Please understand that the winemaking staff here at Fox Run has an abnormal love of Gewurztraminer.  We extol it.  We lust after it.  We stroll in the vineyard and dream of making and drinking the stuff.  We taste the grapes and debate whether or not we’re seeing Lychee.   Most wines synthesize their flavors during fermentation.  In the case of Gewurz, we get a preview of the flavor profile in the grapes.   Flavors in the grape skins will be in the finished wine, but if the flavors aren’t there to start with, guess what….  Insipid Gewurz is out of the question.  So, we walk, and taste, and hope and deliberate. 

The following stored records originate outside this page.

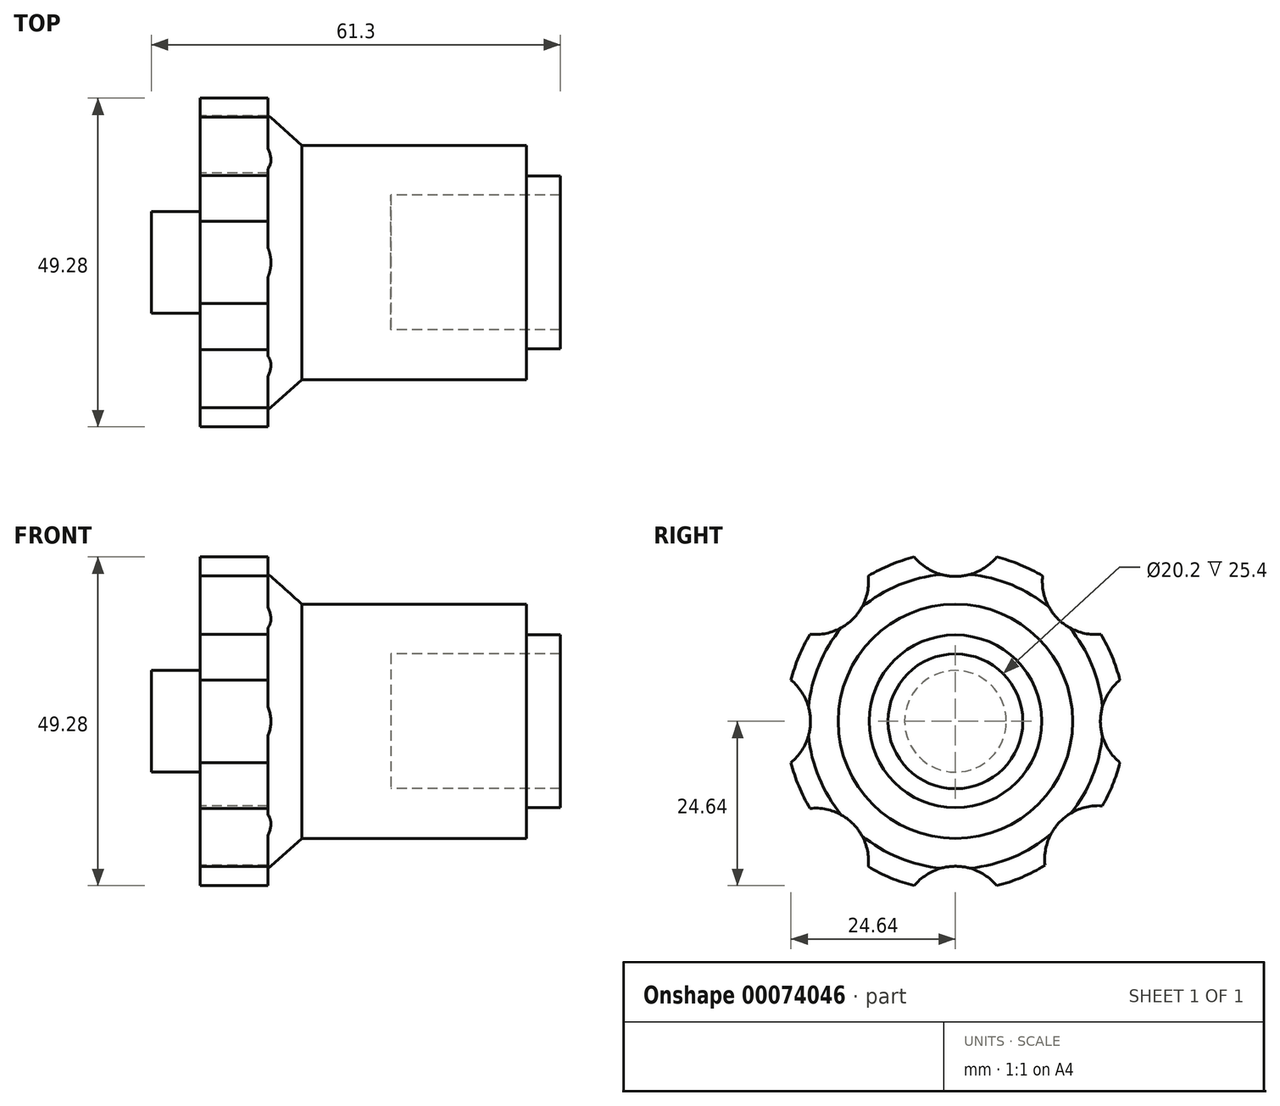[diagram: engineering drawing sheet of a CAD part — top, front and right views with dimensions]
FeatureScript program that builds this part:
annotation { "Feature Type Name" : "Feature", "Feature Type Description" : "" }
export const myFeature = defineFeature(function(context is Context, id is Id, definition is map)
    precondition{}
    {
        {
            var Q0;
            Q0=qCreatedBy(makeId("Front.planeOp"),FACE);
            var sketch = newSketch(context, id + "F0", { "sketchPlane" : qUnion([Q0])});
            skLineSegment(sketch, "E0", {"start": v(24.93, 12.54) * mm, "end": v(24.93, 7.92) * mm});
            skLineSegment(sketch, "E1.0", {"start": v(30, 7.92) * mm, "end": v(30, 5.08) * mm});
            skLineSegment(sketch, "E2", {"start": v(24.93, 7.92) * mm, "end": v(30, 7.92) * mm});
            skLineSegment(sketch, "E3", {"start": v(-8.73, 12.54) * mm, "end": v(24.93, 12.54) * mm});
            skLineSegment(sketch, "E4", {"start": v(-13.8, 17.1) * mm, "end": v(-8.73, 12.54) * mm});
            skLineSegment(sketch, "E5.0", {"start": v(4.6, 5.08) * mm, "end": v(4.6, -5.02) * mm});
            skLineSegment(sketch, "E6", {"start": v(30, 5.08) * mm, "end": v(4.6, 5.08) * mm});
            skLineSegment(sketch, "E7", {"start": v(-31.3, -5.02) * mm, "end": v(4.6, -5.02) * mm});
            skLineSegment(sketch, "E8.0", {"start": v(-23.97, 20.38) * mm, "end": v(-13.8, 20.38) * mm});
            skLineSegment(sketch, "E9", {"start": v(-13.8, 17.1) * mm, "end": v(-13.8, 20.38) * mm});
            skLineSegment(sketch, "E10.0", {"start": v(-31.3, 2.6) * mm, "end": v(-23.97, 2.6) * mm});
            skLineSegment(sketch, "E11", {"start": v(-31.3, 2.6) * mm, "end": v(-31.3, -5.02) * mm});
            skLineSegment(sketch, "E12", {"start": v(-23.97, 20.38) * mm, "end": v(-23.97, 2.6) * mm});
            skSolve(sketch);
        }
        {
            var Q0;
            Q0=makeQuery(id+"F0.imprint","IMPRINT",FACE,{"disambiguationData":[TD([[makeQuery(id+"F0.imprint","IMPRINT",EDGE,{"derivedFrom":sQuery(id+"F0.wireOp",EDGE,"E0")}),-1.0]])]});
            var Q1;
            Q1=sQuery(id+"F0.wireOp",EDGE,"E7");
            var Q2;
            Q2=sQuery(id+"F0.wireOp",EDGE,"E7");
            revolve(context, id + "F1", {"entities" : qUnion([Q0]), "surfaceEntities" : qUnion([Q1]), "axis" : qUnion([Q2]), "revolveType" : RevolveType.FULL});
        }
        {
            var Q0;
            Q0=makeQuery(id+"F1.opRevolve","SWEPT_FACE",FACE,{"disambiguationData":[OSD([sQuery(id+"F0.wireOp",EDGE,"E12")])]});
            var sketch = newSketch(context, id + "F2", { "sketchPlane" : qUnion([Q0])});
            skCircle(sketch, "E13", {"center": v(0, -5.02) * mm, "radius": 29.72 * mm, "construction": true});
            skLineSegment(sketch, "E14", {"start": v(0, -5.02) * mm, "end": v(0, 24.7) * mm});
            skLineSegment(sketch, "E15", {"start": v(0, -5.02) * mm, "end": v(0, -34.74) * mm});
            skLineSegment(sketch, "E16", {"start": v(0, -5.02) * mm, "end": v(-29.72, -5.02) * mm});
            skLineSegment(sketch, "E17", {"start": v(0, -5.02) * mm, "end": v(29.72, -5.02) * mm});
            skLineSegment(sketch, "E18", {"start": v(0, -5.02) * mm, "end": v(-21.02, 16) * mm});
            skLineSegment(sketch, "E19", {"start": v(0, -5.02) * mm, "end": v(21.02, 16) * mm});
            skLineSegment(sketch, "E20", {"start": v(0, -5.02) * mm, "end": v(21.02, -26.04) * mm});
            skLineSegment(sketch, "E21", {"start": v(0, -5.02) * mm, "end": v(-21.38, -25.67) * mm});
            skCircle(sketch, "E22", {"center": v(-21.02, 16) * mm, "radius": 8 * mm});
            skCircle(sketch, "E23", {"center": v(0, 24.7) * mm, "radius": 8 * mm});
            skCircle(sketch, "E24", {"center": v(21.02, 16) * mm, "radius": 8 * mm});
            skCircle(sketch, "E25", {"center": v(29.72, -5.02) * mm, "radius": 8 * mm});
            skCircle(sketch, "E26", {"center": v(21.02, -26.04) * mm, "radius": 8 * mm});
            skCircle(sketch, "E27", {"center": v(0, -34.74) * mm, "radius": 8 * mm});
            skCircle(sketch, "E28", {"center": v(-21.38, -25.67) * mm, "radius": 8 * mm});
            skCircle(sketch, "E29", {"center": v(-29.72, -5.02) * mm, "radius": 8 * mm});
            skSolve(sketch);
        }
        {
            var Q0;
            Q0 = qSketchRegion(id + "F2", true);
            extrude(context, id + "F3", {"entities" : qUnion([Q0]), "operationType" : NewBodyOperationType.REMOVE, "oppositeDirection" : true, "depth" : 25 * mm});
        }
    });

“Will we have Gewurz this year?” 
“Definitely—I’m already seeing Lychee!”
“Afraid not, we’re not getting enough flavor.”
“Wait, maybe—let’s not make our minds up just yet.”
“Will we have Gewurz this year?”
“We’ll have to see.”

Patience is a virtue I’m hoping to acquire one day. 
In the event that the grapes do acquire enough flavor to merit being picked separately and treated to the ensuing laborious process of crushing, chilling, skin-contacting (you remember where all those flavors lie, right?), then finally pressing, racking, and inoculating, we find out that other hungry critters have been waiting and watching, too.  The deer and the turkeys quickly eat the ripening grapes off the vines as they reach peak maturity.  Now we battle whether or not we’ll have enough ripe grapes to make a reasonable volume of wine. 

            “Hmmm, doesn’t look good.  We’ll have to see.”

In the event that sufficient ripe grapes are picked to make a reasonable volume of wine, we have demonic flavor fluctuations ahead.  All wines go through phases—pleasant and not-so-pleasant on their way to completion, but none so volatile as Gewurz.  One day it’s full of lychee and apricot, the next day it’s nothing but silage.  Up and down, we ride            the sigmoid curve, praying we’ll land on an upturn and cursing the descents. 
“Wow, that’s gorgeous!”
            “Where has all the flavor gone?”
            “Will we have Gewurz this year?”

The misery continues through the winter, through the spring, time finally resolving the question around May or June.

                        “Do we have Gewurz?  Do we have to blend it away?”

Unlike Pinot noir, Gewurz is spectacular or bland.  In the latter case, it is a fine though innocuous addition to any number of blends, but can’t be its own wine.  When it’s spectacular, however, wow - what a wine.

Now you, dear reader, can join in the torment.  This lovely warm summer produced truly ripe fruit, at least in terms of sugar accumulation.  Flavor development in the Gewurz, for some evil reason, was lagging.  We debated and despaired, and finally, we found a sliver of hope:  lychee at last appeared in the past few weeks.  Would it be enough?  Did it come early enough to perfume the wine?  Would there be enough grapes left if we let them hang for just a bit longer?  After suffering all summer long, we have picked our small quantity of Gewurztraminer.  We crushed it yesterday afternoon.  Peter Bell, Peter Howe and Kelby are pressing it as I write this.  Today, there is plenty of flavor, but don’t get too comfortable yet—the question is nowhere near settled.  Now the nail-biting really begins.   We’ll keep you apprised.   Will there be Gewurz this year?  Please let the answer be “Yes”!